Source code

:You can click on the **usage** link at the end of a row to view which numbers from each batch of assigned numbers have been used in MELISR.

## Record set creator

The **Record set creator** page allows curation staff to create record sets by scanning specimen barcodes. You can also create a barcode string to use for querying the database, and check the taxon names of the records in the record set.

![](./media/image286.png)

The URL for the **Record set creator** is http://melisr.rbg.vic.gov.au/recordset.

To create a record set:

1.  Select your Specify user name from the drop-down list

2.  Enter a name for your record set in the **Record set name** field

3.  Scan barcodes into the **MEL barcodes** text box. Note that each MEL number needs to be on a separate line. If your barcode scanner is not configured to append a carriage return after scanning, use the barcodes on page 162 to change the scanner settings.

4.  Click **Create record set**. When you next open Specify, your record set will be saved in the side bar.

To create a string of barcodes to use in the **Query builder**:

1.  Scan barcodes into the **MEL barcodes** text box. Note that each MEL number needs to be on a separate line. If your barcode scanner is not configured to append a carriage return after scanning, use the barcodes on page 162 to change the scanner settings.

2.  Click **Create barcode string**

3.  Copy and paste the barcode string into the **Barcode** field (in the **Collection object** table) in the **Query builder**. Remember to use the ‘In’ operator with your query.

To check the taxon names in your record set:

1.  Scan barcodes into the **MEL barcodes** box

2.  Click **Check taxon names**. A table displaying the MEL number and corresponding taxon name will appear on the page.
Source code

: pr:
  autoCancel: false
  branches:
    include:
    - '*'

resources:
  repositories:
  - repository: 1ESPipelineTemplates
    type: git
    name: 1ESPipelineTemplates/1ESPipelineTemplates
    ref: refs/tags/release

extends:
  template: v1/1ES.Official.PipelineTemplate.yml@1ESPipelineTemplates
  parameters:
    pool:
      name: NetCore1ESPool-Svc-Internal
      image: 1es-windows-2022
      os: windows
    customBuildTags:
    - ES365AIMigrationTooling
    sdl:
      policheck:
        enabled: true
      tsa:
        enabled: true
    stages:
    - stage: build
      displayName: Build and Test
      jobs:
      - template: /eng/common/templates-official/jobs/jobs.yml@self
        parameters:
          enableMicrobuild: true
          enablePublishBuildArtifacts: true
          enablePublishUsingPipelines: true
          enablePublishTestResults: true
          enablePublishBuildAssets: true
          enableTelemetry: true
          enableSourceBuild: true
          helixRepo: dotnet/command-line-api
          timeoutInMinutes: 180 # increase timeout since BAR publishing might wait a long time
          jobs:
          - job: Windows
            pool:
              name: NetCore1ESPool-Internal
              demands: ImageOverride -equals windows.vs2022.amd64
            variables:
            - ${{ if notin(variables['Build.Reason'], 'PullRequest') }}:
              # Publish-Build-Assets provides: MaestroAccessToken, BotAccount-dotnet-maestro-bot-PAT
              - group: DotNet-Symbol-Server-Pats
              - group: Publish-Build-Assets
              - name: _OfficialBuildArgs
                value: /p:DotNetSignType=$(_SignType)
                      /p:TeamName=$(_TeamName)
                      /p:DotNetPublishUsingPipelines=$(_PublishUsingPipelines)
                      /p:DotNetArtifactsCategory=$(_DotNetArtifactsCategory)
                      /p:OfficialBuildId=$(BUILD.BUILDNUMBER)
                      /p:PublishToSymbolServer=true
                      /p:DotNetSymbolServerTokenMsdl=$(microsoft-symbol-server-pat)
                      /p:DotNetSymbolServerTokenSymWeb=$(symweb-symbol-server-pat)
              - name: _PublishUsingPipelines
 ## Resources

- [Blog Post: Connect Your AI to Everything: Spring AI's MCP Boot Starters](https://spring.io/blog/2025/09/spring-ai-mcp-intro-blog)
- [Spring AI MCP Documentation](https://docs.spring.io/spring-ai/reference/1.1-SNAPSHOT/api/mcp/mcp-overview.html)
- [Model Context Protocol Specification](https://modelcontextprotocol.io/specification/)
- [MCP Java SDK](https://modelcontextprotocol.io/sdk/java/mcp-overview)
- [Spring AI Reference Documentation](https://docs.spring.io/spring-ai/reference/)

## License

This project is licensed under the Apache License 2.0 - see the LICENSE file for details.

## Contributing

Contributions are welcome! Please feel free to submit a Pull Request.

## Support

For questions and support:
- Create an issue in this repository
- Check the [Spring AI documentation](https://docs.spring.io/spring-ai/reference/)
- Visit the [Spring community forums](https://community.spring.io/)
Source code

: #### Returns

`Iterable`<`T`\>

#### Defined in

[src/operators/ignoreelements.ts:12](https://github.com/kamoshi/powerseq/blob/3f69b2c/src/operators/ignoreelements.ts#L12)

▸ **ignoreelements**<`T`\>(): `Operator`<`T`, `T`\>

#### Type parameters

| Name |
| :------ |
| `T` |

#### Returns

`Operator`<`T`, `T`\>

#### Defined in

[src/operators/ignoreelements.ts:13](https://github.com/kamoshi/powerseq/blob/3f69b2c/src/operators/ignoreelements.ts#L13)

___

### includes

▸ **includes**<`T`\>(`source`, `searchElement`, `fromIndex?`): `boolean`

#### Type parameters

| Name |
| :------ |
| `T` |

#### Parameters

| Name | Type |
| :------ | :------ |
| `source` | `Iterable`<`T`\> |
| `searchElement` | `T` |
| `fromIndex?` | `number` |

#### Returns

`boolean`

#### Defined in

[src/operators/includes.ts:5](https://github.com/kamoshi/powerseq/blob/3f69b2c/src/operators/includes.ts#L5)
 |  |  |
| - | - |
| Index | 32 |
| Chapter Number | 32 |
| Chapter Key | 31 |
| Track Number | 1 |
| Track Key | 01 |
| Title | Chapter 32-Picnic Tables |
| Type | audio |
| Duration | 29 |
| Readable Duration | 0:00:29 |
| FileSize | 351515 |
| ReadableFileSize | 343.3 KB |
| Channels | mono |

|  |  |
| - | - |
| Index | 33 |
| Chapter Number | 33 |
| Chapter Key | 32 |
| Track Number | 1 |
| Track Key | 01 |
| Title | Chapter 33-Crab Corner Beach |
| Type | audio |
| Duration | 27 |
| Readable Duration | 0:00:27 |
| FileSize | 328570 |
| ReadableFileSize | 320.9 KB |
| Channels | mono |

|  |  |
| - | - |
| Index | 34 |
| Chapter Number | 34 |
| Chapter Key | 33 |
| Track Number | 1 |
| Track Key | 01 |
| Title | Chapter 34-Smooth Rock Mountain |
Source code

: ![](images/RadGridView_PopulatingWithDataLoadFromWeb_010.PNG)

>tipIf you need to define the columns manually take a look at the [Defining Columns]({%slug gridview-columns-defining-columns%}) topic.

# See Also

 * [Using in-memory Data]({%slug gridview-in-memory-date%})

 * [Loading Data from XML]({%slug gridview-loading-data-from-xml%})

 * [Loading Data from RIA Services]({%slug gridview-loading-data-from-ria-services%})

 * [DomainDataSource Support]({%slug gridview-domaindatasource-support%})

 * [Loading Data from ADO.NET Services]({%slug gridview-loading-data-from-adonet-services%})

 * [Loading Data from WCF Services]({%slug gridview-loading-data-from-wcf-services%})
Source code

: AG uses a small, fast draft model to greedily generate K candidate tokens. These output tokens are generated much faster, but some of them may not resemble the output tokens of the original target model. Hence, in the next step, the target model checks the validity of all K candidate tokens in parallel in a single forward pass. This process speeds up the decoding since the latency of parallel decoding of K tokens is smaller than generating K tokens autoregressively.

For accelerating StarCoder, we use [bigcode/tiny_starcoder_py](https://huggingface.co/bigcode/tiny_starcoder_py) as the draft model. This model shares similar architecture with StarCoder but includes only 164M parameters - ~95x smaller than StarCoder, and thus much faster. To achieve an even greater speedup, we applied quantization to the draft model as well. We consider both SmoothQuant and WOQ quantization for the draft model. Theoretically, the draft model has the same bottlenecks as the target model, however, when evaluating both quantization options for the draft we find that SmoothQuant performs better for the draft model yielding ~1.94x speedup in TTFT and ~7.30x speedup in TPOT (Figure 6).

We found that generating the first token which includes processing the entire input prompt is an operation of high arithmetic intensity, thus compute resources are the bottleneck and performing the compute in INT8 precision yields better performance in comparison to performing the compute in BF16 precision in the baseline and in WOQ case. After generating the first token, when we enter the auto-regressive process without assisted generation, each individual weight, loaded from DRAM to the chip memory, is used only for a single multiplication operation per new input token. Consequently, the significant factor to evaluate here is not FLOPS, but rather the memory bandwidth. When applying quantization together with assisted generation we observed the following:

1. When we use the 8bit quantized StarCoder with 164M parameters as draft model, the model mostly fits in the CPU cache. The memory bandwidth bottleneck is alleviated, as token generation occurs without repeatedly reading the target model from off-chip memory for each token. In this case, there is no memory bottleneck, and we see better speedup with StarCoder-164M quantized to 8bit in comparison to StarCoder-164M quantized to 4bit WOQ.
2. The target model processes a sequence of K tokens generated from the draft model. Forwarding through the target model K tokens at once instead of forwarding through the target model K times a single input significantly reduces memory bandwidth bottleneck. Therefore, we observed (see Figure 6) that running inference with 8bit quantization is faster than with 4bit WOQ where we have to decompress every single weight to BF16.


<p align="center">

══════════════════════════════

◆ Task to complete: Lines with "modelcontextprotocol" in the records above: copy every one of them.

◆ Reply to the exercise:
- [Model Context Protocol Specification](https://modelcontextprotocol.io/specification/)
- [MCP Java SDK](https://modelcontextprotocol.io/sdk/java/mcp-overview)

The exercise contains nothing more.